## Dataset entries
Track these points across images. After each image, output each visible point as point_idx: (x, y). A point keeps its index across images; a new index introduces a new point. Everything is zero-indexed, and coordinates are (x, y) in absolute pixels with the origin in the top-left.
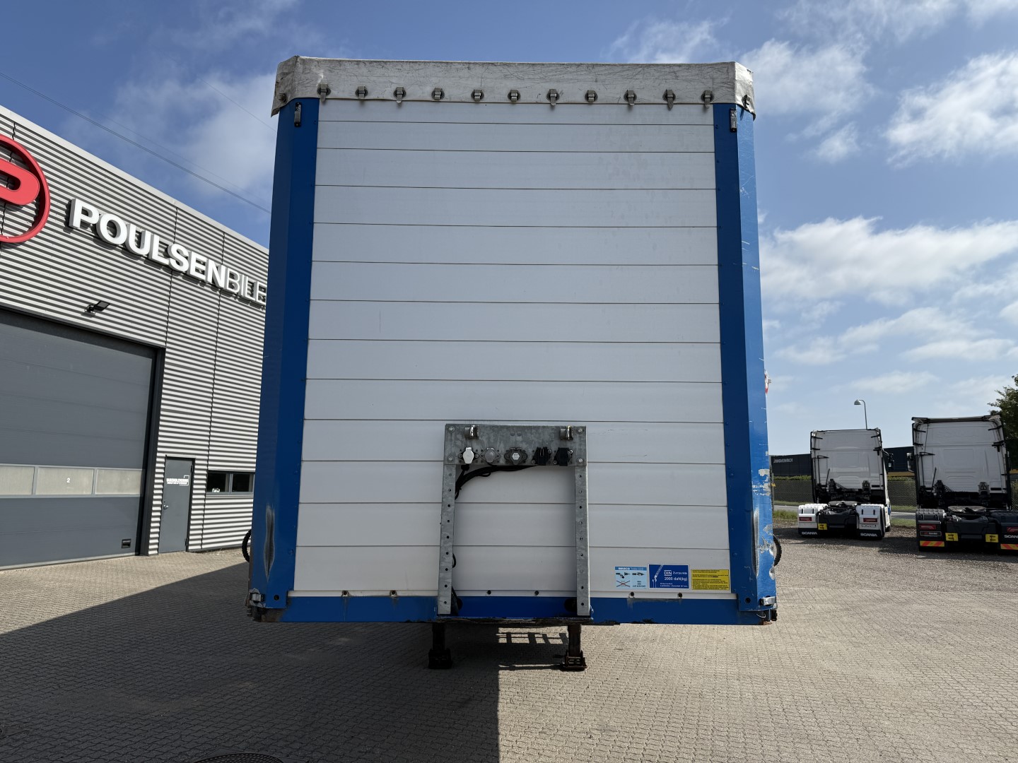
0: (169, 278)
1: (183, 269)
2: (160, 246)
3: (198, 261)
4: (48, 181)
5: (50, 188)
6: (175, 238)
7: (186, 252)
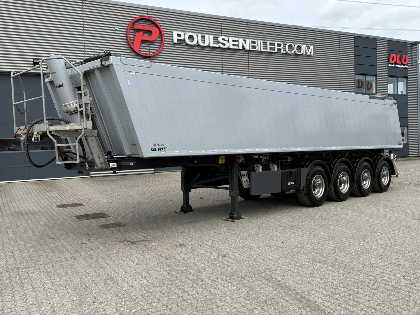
0: (221, 53)
1: (226, 46)
2: (213, 39)
3: (233, 41)
4: (162, 27)
5: (163, 30)
6: (221, 33)
7: (226, 38)
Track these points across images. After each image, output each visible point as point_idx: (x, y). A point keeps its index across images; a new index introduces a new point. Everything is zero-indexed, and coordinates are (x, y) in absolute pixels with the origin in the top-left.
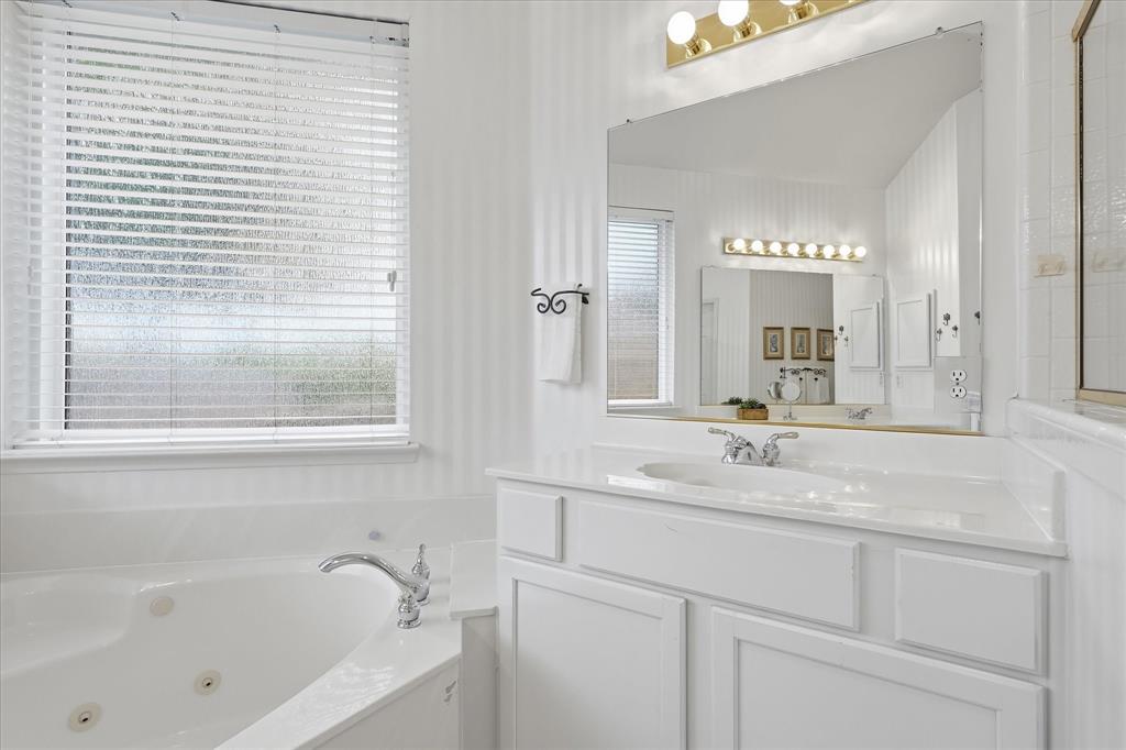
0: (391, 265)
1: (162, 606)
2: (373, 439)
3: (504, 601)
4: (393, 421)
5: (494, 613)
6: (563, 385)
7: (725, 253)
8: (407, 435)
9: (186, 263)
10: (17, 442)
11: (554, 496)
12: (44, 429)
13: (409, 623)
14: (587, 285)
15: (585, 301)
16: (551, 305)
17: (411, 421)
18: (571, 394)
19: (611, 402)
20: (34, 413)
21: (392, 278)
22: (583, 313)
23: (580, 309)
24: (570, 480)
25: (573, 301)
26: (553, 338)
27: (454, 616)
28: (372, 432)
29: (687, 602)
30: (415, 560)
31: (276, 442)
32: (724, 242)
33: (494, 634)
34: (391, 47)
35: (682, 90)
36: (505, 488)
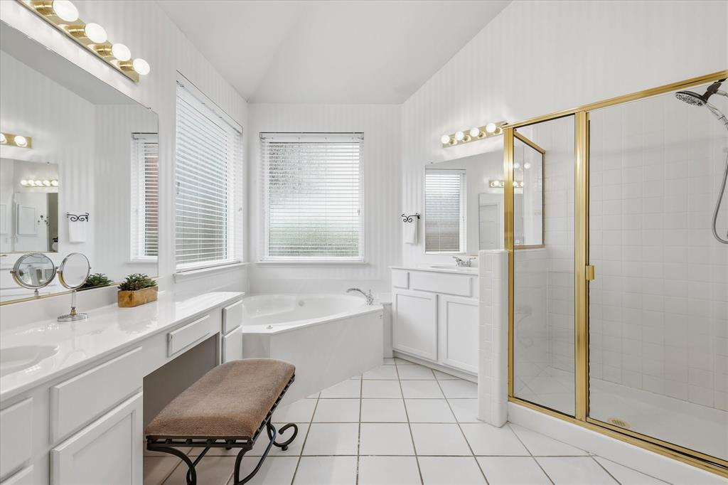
0: (357, 207)
3: (393, 301)
4: (358, 255)
5: (391, 304)
6: (412, 244)
7: (490, 187)
8: (362, 259)
11: (407, 272)
13: (369, 304)
14: (419, 213)
15: (419, 218)
16: (408, 220)
17: (364, 255)
18: (415, 248)
19: (427, 253)
21: (359, 212)
22: (418, 222)
23: (417, 220)
24: (410, 268)
25: (415, 219)
26: (409, 230)
27: (381, 303)
29: (437, 296)
32: (490, 182)
33: (392, 308)
34: (359, 140)
35: (447, 155)
36: (394, 271)
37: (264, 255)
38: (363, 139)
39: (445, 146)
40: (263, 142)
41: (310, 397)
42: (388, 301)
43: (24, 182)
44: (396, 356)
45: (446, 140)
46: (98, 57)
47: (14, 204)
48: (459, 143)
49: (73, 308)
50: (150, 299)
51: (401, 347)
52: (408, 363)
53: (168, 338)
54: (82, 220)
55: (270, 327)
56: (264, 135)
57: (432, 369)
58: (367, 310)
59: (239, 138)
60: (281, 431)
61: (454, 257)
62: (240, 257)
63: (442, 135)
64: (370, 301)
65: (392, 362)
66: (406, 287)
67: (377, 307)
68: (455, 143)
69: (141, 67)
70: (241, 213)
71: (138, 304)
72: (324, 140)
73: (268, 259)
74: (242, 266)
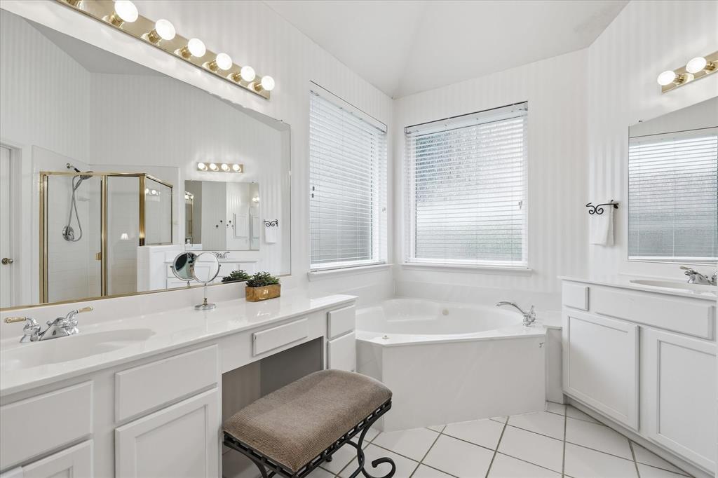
0: (520, 198)
1: (446, 313)
2: (512, 266)
3: (564, 325)
4: (520, 259)
5: (560, 330)
6: (604, 246)
8: (527, 265)
10: (406, 260)
11: (585, 286)
12: (412, 258)
13: (527, 325)
14: (616, 200)
15: (616, 207)
16: (596, 211)
17: (529, 260)
18: (609, 251)
20: (409, 253)
21: (520, 204)
22: (614, 212)
23: (612, 211)
24: (593, 281)
25: (608, 208)
26: (599, 226)
27: (544, 326)
28: (512, 264)
29: (639, 327)
30: (530, 309)
33: (561, 335)
34: (520, 113)
35: (671, 103)
36: (565, 284)
37: (410, 256)
38: (526, 110)
39: (665, 89)
40: (409, 137)
41: (432, 428)
42: (557, 325)
43: (254, 200)
44: (569, 404)
45: (668, 78)
46: (234, 83)
47: (250, 215)
48: (698, 76)
49: (206, 299)
50: (272, 295)
51: (575, 392)
52: (589, 419)
53: (253, 338)
54: (273, 225)
55: (386, 338)
56: (409, 130)
57: (630, 441)
58: (524, 333)
59: (383, 137)
60: (375, 464)
61: (682, 268)
62: (385, 258)
63: (659, 73)
64: (530, 320)
65: (561, 410)
66: (583, 306)
67: (538, 330)
68: (689, 78)
69: (268, 84)
70: (385, 214)
71: (257, 300)
72: (475, 122)
73: (414, 261)
74: (386, 267)
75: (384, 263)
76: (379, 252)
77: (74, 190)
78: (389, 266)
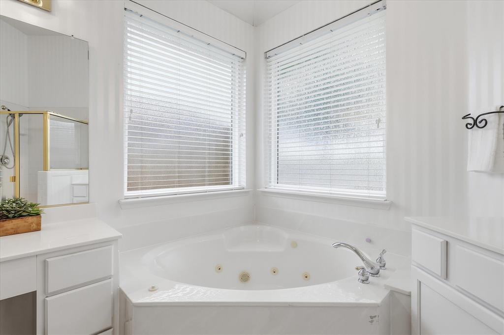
1: (294, 245)
2: (369, 197)
3: (413, 290)
5: (409, 295)
6: (489, 174)
8: (385, 196)
9: (314, 118)
10: (267, 186)
11: (442, 239)
12: (273, 183)
13: (363, 281)
16: (476, 123)
20: (270, 178)
21: (378, 122)
25: (495, 119)
28: (369, 193)
30: (378, 256)
31: (331, 194)
34: (378, 14)
36: (414, 230)
37: (270, 182)
38: (384, 8)
56: (268, 54)
62: (244, 183)
73: (274, 187)
74: (246, 192)
75: (243, 189)
76: (239, 177)
77: (8, 126)
78: (248, 192)
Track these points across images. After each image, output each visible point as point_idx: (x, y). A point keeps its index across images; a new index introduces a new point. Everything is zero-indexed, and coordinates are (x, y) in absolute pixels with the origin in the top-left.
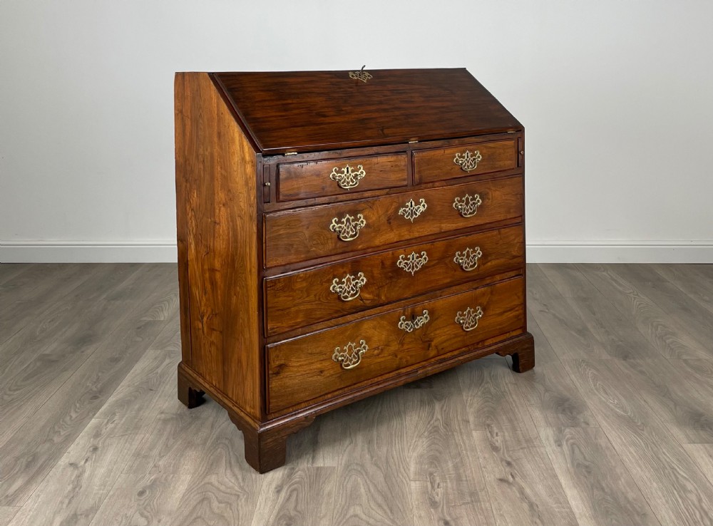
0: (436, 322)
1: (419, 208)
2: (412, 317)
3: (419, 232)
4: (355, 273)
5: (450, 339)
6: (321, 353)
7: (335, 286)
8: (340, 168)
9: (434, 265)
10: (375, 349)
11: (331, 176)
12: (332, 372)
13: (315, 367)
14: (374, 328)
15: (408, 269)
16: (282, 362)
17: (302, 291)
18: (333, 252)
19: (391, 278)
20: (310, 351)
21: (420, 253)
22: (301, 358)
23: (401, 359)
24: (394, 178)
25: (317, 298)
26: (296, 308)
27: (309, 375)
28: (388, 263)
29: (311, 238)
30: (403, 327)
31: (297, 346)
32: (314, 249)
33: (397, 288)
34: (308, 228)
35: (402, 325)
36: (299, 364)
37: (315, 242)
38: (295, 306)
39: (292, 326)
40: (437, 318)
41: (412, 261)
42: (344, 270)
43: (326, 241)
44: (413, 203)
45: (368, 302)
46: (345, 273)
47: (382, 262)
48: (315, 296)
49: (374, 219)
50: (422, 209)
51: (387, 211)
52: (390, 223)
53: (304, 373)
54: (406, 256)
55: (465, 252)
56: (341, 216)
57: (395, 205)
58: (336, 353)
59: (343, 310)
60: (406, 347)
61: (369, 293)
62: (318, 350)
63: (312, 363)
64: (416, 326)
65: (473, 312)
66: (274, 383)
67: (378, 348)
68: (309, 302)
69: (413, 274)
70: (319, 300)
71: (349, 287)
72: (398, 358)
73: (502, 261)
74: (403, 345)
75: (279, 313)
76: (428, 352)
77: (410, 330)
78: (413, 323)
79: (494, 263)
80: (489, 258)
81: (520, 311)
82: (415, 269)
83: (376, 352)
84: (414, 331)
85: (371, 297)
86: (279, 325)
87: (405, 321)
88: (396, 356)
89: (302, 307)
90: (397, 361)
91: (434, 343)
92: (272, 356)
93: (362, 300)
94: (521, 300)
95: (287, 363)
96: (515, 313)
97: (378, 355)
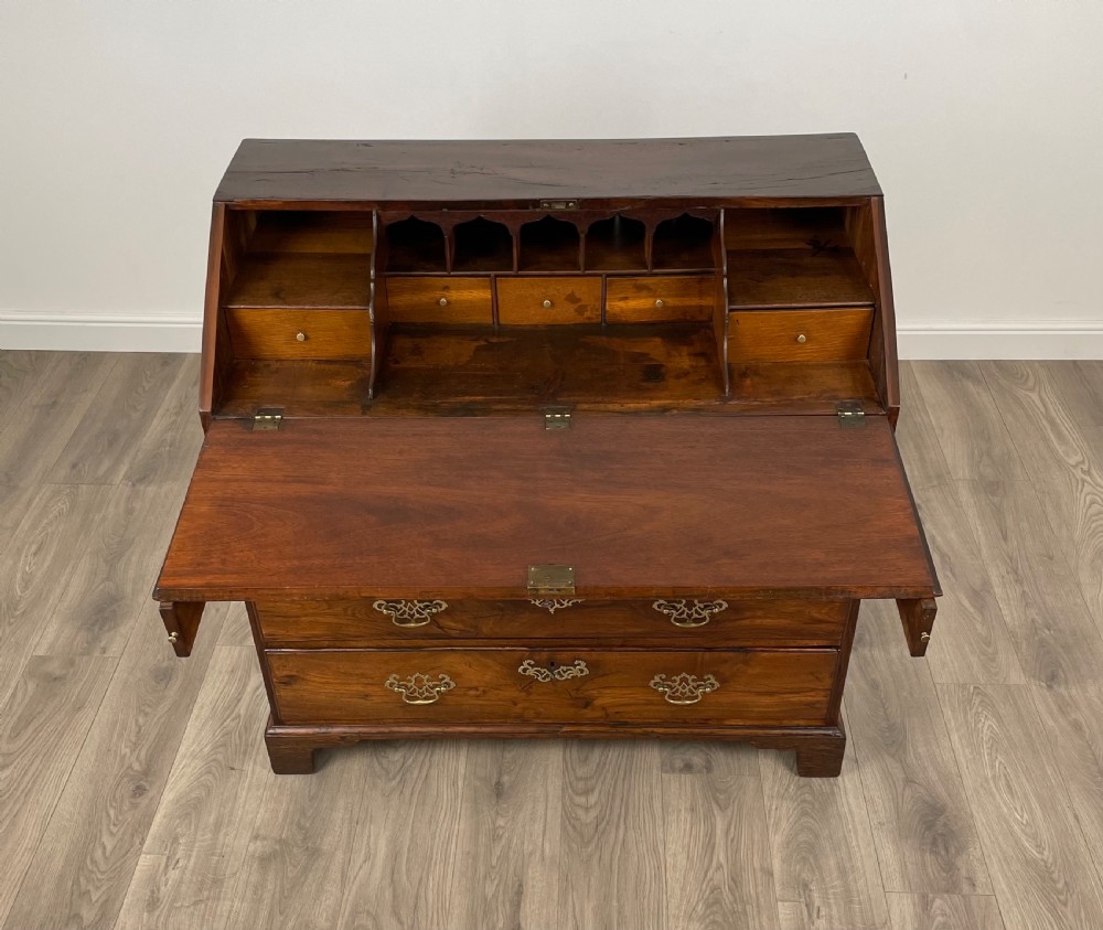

## TASK STATEMENT
Please render each line of the records above as a Markdown table with two columns, "Row" for the row number and "Line" for the line itself, and skip blank lines. Leave the pictures out of the answer.

## OUTPUT
| Row | Line |
|---|---|
| 1 | Track these points across images. After each image, output each visible point as point_idx: (x, y). A point keeps its index across images; a new index introduces a new point. Everything is zero-indexed, and coordinates are (x, y) in absolute pixels with the origin in the top-left. |
| 2 | 0: (169, 278) |
| 3 | 1: (183, 269) |
| 4 | 2: (160, 246) |
| 5 | 3: (198, 261) |
| 6 | 4: (48, 181) |
| 7 | 5: (50, 188) |
| 8 | 6: (175, 238) |
| 9 | 7: (186, 252) |
| 10 | 0: (221, 53) |
| 11 | 1: (226, 46) |
| 12 | 2: (213, 39) |
| 13 | 3: (233, 41) |
| 14 | 4: (162, 27) |
| 15 | 5: (163, 30) |
| 16 | 6: (221, 33) |
| 17 | 7: (226, 38) |
| 18 | Track these points across images. After each image, output each visible point as point_idx: (x, y). A point keeps its index across images; a new index introduces a new point. Everything is zero-indexed, and coordinates are (x, y) in absolute pixels with the origin in the top-left. |
| 19 | 0: (391, 265) |
| 20 | 1: (162, 606) |
| 21 | 2: (373, 439) |
| 22 | 3: (504, 601) |
| 23 | 4: (393, 421) |
| 24 | 5: (494, 613) |
| 25 | 6: (563, 385) |
| 26 | 7: (725, 253) |
| 27 | 8: (407, 435) |
| 28 | 9: (186, 263) |
| 29 | 10: (17, 442) |
| 30 | 11: (554, 496) |
| 31 | 12: (44, 429) |
| 32 | 13: (409, 623) |
| 33 | 14: (587, 285) |
| 34 | 15: (585, 301) |
| 35 | 16: (551, 305) |
| 36 | 17: (411, 421) |
| 37 | 18: (571, 394) |
| 38 | 19: (611, 402) |
| 39 | 20: (34, 413) |
| 40 | 21: (392, 278) |
| 41 | 22: (583, 313) |
| 42 | 23: (580, 309) |
| 43 | 24: (570, 480) |
| 44 | 25: (573, 301) |
| 45 | 26: (553, 338) |
| 46 | 27: (454, 616) |
| 47 | 28: (372, 432) |
| 48 | 29: (687, 602) |
| 49 | 30: (415, 560) |
| 50 | 31: (276, 442) |
| 51 | 32: (724, 242) |
| 52 | 33: (494, 634) |
| 53 | 34: (391, 47) |
| 54 | 35: (682, 90) |
| 55 | 36: (505, 488) |
| 56 | 0: (357, 207) |
| 57 | 3: (393, 301) |
| 58 | 4: (358, 255) |
| 59 | 5: (391, 304) |
| 60 | 6: (412, 244) |
| 61 | 7: (490, 187) |
| 62 | 8: (362, 259) |
| 63 | 11: (407, 272) |
| 64 | 13: (369, 304) |
| 65 | 14: (419, 213) |
| 66 | 15: (419, 218) |
| 67 | 16: (408, 220) |
| 68 | 17: (364, 255) |
| 69 | 18: (415, 248) |
| 70 | 19: (427, 253) |
| 71 | 21: (359, 212) |
| 72 | 22: (418, 222) |
| 73 | 23: (417, 220) |
| 74 | 24: (410, 268) |
| 75 | 25: (415, 219) |
| 76 | 26: (409, 230) |
| 77 | 27: (381, 303) |
| 78 | 29: (437, 296) |
| 79 | 32: (490, 182) |
| 80 | 33: (392, 308) |
| 81 | 34: (359, 140) |
| 82 | 35: (447, 155) |
| 83 | 36: (394, 271) |
| 84 | 37: (264, 255) |
| 85 | 38: (363, 139) |
| 86 | 39: (445, 146) |
| 87 | 40: (263, 142) |
| 88 | 41: (310, 397) |
| 89 | 42: (388, 301) |
| 90 | 43: (24, 182) |
| 91 | 44: (396, 356) |
| 92 | 45: (446, 140) |
| 93 | 46: (98, 57) |
| 94 | 47: (14, 204) |
| 95 | 48: (459, 143) |
| 96 | 49: (73, 308) |
| 97 | 50: (150, 299) |
| 98 | 51: (401, 347) |
| 99 | 52: (408, 363) |
| 100 | 53: (168, 338) |
| 101 | 54: (82, 220) |
| 102 | 55: (270, 327) |
| 103 | 56: (264, 135) |
| 104 | 57: (432, 369) |
| 105 | 58: (367, 310) |
| 106 | 59: (239, 138) |
| 107 | 60: (281, 431) |
| 108 | 61: (454, 257) |
| 109 | 62: (240, 257) |
| 110 | 63: (442, 135) |
| 111 | 64: (370, 301) |
| 112 | 65: (392, 362) |
| 113 | 66: (406, 287) |
| 114 | 67: (377, 307) |
| 115 | 68: (455, 143) |
| 116 | 69: (141, 67) |
| 117 | 70: (241, 213) |
| 118 | 71: (138, 304) |
| 119 | 72: (324, 140) |
| 120 | 73: (268, 259) |
| 121 | 74: (242, 266) |
| 122 | 0: (520, 198) |
| 123 | 1: (446, 313) |
| 124 | 2: (512, 266) |
| 125 | 3: (564, 325) |
| 126 | 4: (520, 259) |
| 127 | 5: (560, 330) |
| 128 | 6: (604, 246) |
| 129 | 8: (527, 265) |
| 130 | 10: (406, 260) |
| 131 | 11: (585, 286) |
| 132 | 12: (412, 258) |
| 133 | 13: (527, 325) |
| 134 | 14: (616, 200) |
| 135 | 15: (616, 207) |
| 136 | 16: (596, 211) |
| 137 | 17: (529, 260) |
| 138 | 18: (609, 251) |
| 139 | 20: (409, 253) |
| 140 | 21: (520, 204) |
| 141 | 22: (614, 212) |
| 142 | 23: (612, 211) |
| 143 | 24: (593, 281) |
| 144 | 25: (608, 208) |
| 145 | 26: (599, 226) |
| 146 | 27: (544, 326) |
| 147 | 28: (512, 264) |
| 148 | 29: (639, 327) |
| 149 | 30: (530, 309) |
| 150 | 33: (561, 335) |
| 151 | 34: (520, 113) |
| 152 | 35: (671, 103) |
| 153 | 36: (565, 284) |
| 154 | 37: (410, 256) |
| 155 | 38: (526, 110) |
| 156 | 39: (665, 89) |
| 157 | 40: (409, 137) |
| 158 | 41: (432, 428) |
| 159 | 42: (557, 325) |
| 160 | 43: (254, 200) |
| 161 | 44: (569, 404) |
| 162 | 45: (668, 78) |
| 163 | 46: (234, 83) |
| 164 | 47: (250, 215) |
| 165 | 48: (698, 76) |
| 166 | 49: (206, 299) |
| 167 | 50: (272, 295) |
| 168 | 51: (575, 392) |
| 169 | 52: (589, 419) |
| 170 | 53: (253, 338) |
| 171 | 54: (273, 225) |
| 172 | 55: (386, 338) |
| 173 | 56: (409, 130) |
| 174 | 57: (630, 441) |
| 175 | 58: (524, 333) |
| 176 | 59: (383, 137) |
| 177 | 60: (375, 464) |
| 178 | 61: (682, 268) |
| 179 | 62: (385, 258) |
| 180 | 63: (659, 73) |
| 181 | 64: (530, 320) |
| 182 | 65: (561, 410) |
| 183 | 66: (583, 306) |
| 184 | 67: (538, 330) |
| 185 | 68: (689, 78) |
| 186 | 69: (268, 84) |
| 187 | 70: (385, 214) |
| 188 | 71: (257, 300) |
| 189 | 72: (475, 122) |
| 190 | 73: (414, 261) |
| 191 | 74: (386, 267) |
| 192 | 75: (384, 263) |
| 193 | 76: (379, 252) |
| 194 | 77: (74, 190) |
| 195 | 78: (389, 266) |
| 196 | 1: (294, 245) |
| 197 | 2: (369, 197) |
| 198 | 3: (413, 290) |
| 199 | 5: (409, 295) |
| 200 | 6: (489, 174) |
| 201 | 8: (385, 196) |
| 202 | 9: (314, 118) |
| 203 | 10: (267, 186) |
| 204 | 11: (442, 239) |
| 205 | 12: (273, 183) |
| 206 | 13: (363, 281) |
| 207 | 16: (476, 123) |
| 208 | 20: (270, 178) |
| 209 | 21: (378, 122) |
| 210 | 25: (495, 119) |
| 211 | 28: (369, 193) |
| 212 | 30: (378, 256) |
| 213 | 31: (331, 194) |
| 214 | 34: (378, 14) |
| 215 | 36: (414, 230) |
| 216 | 37: (270, 182) |
| 217 | 38: (384, 8) |
| 218 | 56: (268, 54) |
| 219 | 62: (244, 183) |
| 220 | 73: (274, 187) |
| 221 | 74: (246, 192) |
| 222 | 75: (243, 189) |
| 223 | 76: (239, 177) |
| 224 | 77: (8, 126) |
| 225 | 78: (248, 192) |
| 226 | Track these points across images. After each image, output each visible point as point_idx: (x, y). A point keeps its index across images; a new index introduces a new point. Everything is zero-indexed, and coordinates are (x, y) in absolute pixels with the origin in the top-left. |
| 227 | 0: (436, 322) |
| 228 | 1: (419, 208) |
| 229 | 2: (412, 317) |
| 230 | 3: (419, 232) |
| 231 | 4: (355, 273) |
| 232 | 5: (450, 339) |
| 233 | 6: (321, 353) |
| 234 | 7: (335, 286) |
| 235 | 8: (340, 168) |
| 236 | 9: (434, 265) |
| 237 | 10: (375, 349) |
| 238 | 11: (331, 176) |
| 239 | 12: (332, 372) |
| 240 | 13: (315, 367) |
| 241 | 14: (374, 328) |
| 242 | 15: (408, 269) |
| 243 | 16: (282, 362) |
| 244 | 17: (302, 291) |
| 245 | 18: (333, 252) |
| 246 | 19: (391, 278) |
| 247 | 20: (310, 351) |
| 248 | 21: (420, 253) |
| 249 | 22: (301, 358) |
| 250 | 23: (401, 359) |
| 251 | 24: (394, 178) |
| 252 | 25: (317, 298) |
| 253 | 26: (296, 308) |
| 254 | 27: (309, 375) |
| 255 | 28: (388, 263) |
| 256 | 29: (311, 238) |
| 257 | 30: (403, 327) |
| 258 | 31: (297, 346) |
| 259 | 32: (314, 249) |
| 260 | 33: (397, 288) |
| 261 | 34: (308, 228) |
| 262 | 35: (402, 325) |
| 263 | 36: (299, 364) |
| 264 | 37: (315, 242) |
| 265 | 38: (295, 306) |
| 266 | 39: (292, 326) |
| 267 | 40: (437, 318) |
| 268 | 41: (412, 261) |
| 269 | 42: (344, 270) |
| 270 | 43: (326, 241) |
| 271 | 44: (413, 203) |
| 272 | 45: (368, 302) |
| 273 | 46: (345, 273) |
| 274 | 47: (382, 262) |
| 275 | 48: (315, 296) |
| 276 | 49: (374, 219) |
| 277 | 50: (422, 209) |
| 278 | 51: (387, 211) |
| 279 | 52: (390, 223) |
| 280 | 53: (304, 373) |
| 281 | 54: (406, 256) |
| 282 | 55: (465, 252) |
| 283 | 56: (341, 216) |
| 284 | 57: (395, 205) |
| 285 | 58: (336, 353) |
| 286 | 59: (343, 310) |
| 287 | 60: (406, 347) |
| 288 | 61: (369, 293) |
| 289 | 62: (318, 350) |
| 290 | 63: (312, 363) |
| 291 | 64: (416, 326) |
| 292 | 65: (473, 312) |
| 293 | 66: (274, 383) |
| 294 | 67: (378, 348) |
| 295 | 68: (309, 302) |
| 296 | 69: (413, 274) |
| 297 | 70: (319, 300) |
| 298 | 71: (349, 287) |
| 299 | 72: (398, 358) |
| 300 | 73: (502, 261) |
| 301 | 74: (403, 345) |
| 302 | 75: (279, 313) |
| 303 | 76: (428, 352) |
| 304 | 77: (410, 330) |
| 305 | 78: (413, 323) |
| 306 | 79: (494, 263) |
| 307 | 80: (489, 258) |
| 308 | 81: (520, 311) |
| 309 | 82: (415, 269) |
| 310 | 83: (376, 352) |
| 311 | 84: (414, 331) |
| 312 | 85: (371, 297) |
| 313 | 86: (279, 325) |
| 314 | 87: (405, 321) |
| 315 | 88: (396, 356) |
| 316 | 89: (302, 307) |
| 317 | 90: (397, 361) |
| 318 | 91: (434, 343) |
| 319 | 92: (272, 356) |
| 320 | 93: (362, 300) |
| 321 | 94: (521, 300) |
| 322 | 95: (287, 363) |
| 323 | 96: (515, 313) |
| 324 | 97: (378, 355) |